The Sandwurm: Designing Open World Spectacles in Brimstone Sands

I created the Sandwurm for Brimstone Sands in 2022 as the next evolution of large scale, emergent world spectacle in New World.

The Ghost Ship’s Legacy

The design lineage began with the Ghost Ship, a rare randomized open world event I developed for New World’s launch in 2021. The Ghost Ship appeared intermittently along the waters of First Light, drifting silently through select locations and rewarding players simply for being in the right place at the right time. It proved that unscheduled spectacle could create powerful moments of surprise, even without explicit objectives or rewards.
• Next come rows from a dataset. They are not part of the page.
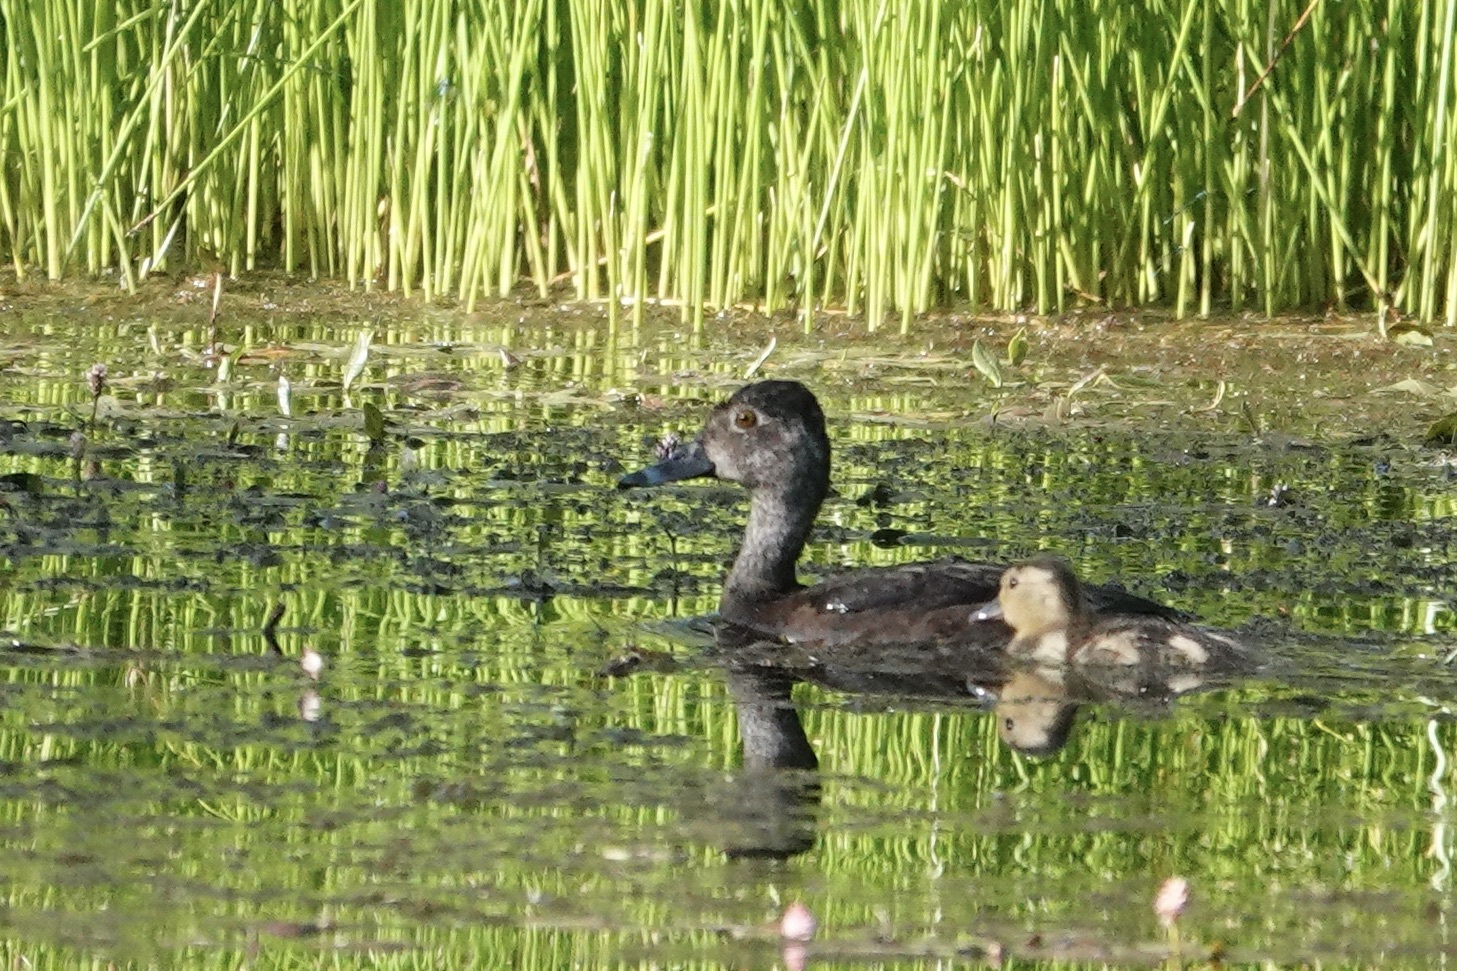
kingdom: Animalia
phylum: Chordata
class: Aves
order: Anseriformes
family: Anatidae
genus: Aythya
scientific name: Aythya americana
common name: Redhead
For Brimstone Sands, we wanted to escalate that idea dramatically. The desert setting gave us the opportunity to replace a passive spectacle with a violent one. Instead of a ship gliding across the sea, we envisioned a massive Wurm erupting from beneath the sand, launching into the air, then crashing back down with devastating force. The goal was to create awe, danger, and a sense that the world itself was alive and hostile.

The Sandwurm was one of the most complex open world features I have worked on. It required close coordination across world art, concept art, modeling, animation, VFX, audio, engineering, narrative, and design. The randomized spawning behavior alone presented significant technical challenges. I led the strike team responsible for delivering the feature, owning the design, documentation, placement, iteration, and testing process end to end.

The Process

Development began long before the final creature existed. We blocked in the system using primitive geometry and placeholder animations. I implemented early versions using temporary VFX, audio, and timing so that we could validate scale, sightlines, spawn locations, and server behavior before the final asset was complete. As each discipline delivered their final work, I integrated it directly into the live implementation and iterated until the spectacle felt cohesive.

The Sandwurm was authored with two distinct event states.

The first was The Glimpse. This animation was intentionally restrained. Much like a shark fin cutting through water, only portions of the creature break the surface of the sand. The intent was to suggest scale and presence without fully revealing the monster, creating tension and uncertainty.

The second was The Breach. This was the full spectacle moment. Inspired by whale breaches, the Sandwurm erupts completely from the desert floor, hangs briefly in the air, and crashes back down with enormous force. This animation was designed to be visible from extreme distances and to stop players in their tracks.

Opening Scene

When players first navigate to Brimstone Sands, they will spot the Sandwurm as the opening scene. This is a special, instanced-only spectacle that runs on player clients. Every player gets to see their first Sandwurm in the same controlled circumstance.

This was crucial to introducing players to the zone while showing them something they’ve never seen before. A great beast rising from the sand like a serpent in the ocean. The dust, sand, and crashing sounds as it dives back into the earth.

Players responded to this moment with joy.

See the video below for the first instanced Sandwurm encounter.

Design Reinforcement and Iteration

To reinforce the danger and reward of witnessing the event, we layered additional systems onto the spectacle.

  • Rare gatherables burst from the sand during the emergence, including a unique mining node that could yield Gypsum, Orichalcum, and Starmetal.
  • We also added lethal damage volumes to the animations. Players standing too close would be killed outright.

The result was chaos, often captured in player videos. The Sandwurm frequently appeared during unrelated activities, sometimes wiping out entire groups mid combat. One of my favorite authored moments involved placing a Sandwurm spawn directly on top of a public Corrupted Portal event. The convergence of these systems created emergent situations that players still talk about. Despite the deaths and disruption, the dominant reaction was excitement. Players consistently described the experience as unforgettable.

Iteration on the Sandwurm was fast and occasionally destructive. During internal testing, we reduced the respawn timer to just a few seconds on a developer build. This caused dozens of Sandwurms to erupt across the desert simultaneously and quickly crashed the server. Even so, the most common feedback from developers was not frustration, but enthusiasm. It was repeatedly described as one of the most impressive moments they had seen in the game, even while it was breaking everything.

Impact and Outcome

The impact of the Sandwurm extended far beyond Brimstone Sands. It directly inspired the Sandwurm Elite Trial and became a central pillar of marketing for the expansion. The creature appeared prominently in trailers, promotional art, merchandise, and internal branding. Over time, the Sandwurm evolved into a recognizable mascot for New World.

What began as an effort to push immersive world design forward resulted in one of the most iconic creatures in the game. The Sandwurm demonstrated that open world spectacle does not need quest markers or scheduled encounters to be meaningful. Sometimes, simply witnessing something impossible is enough.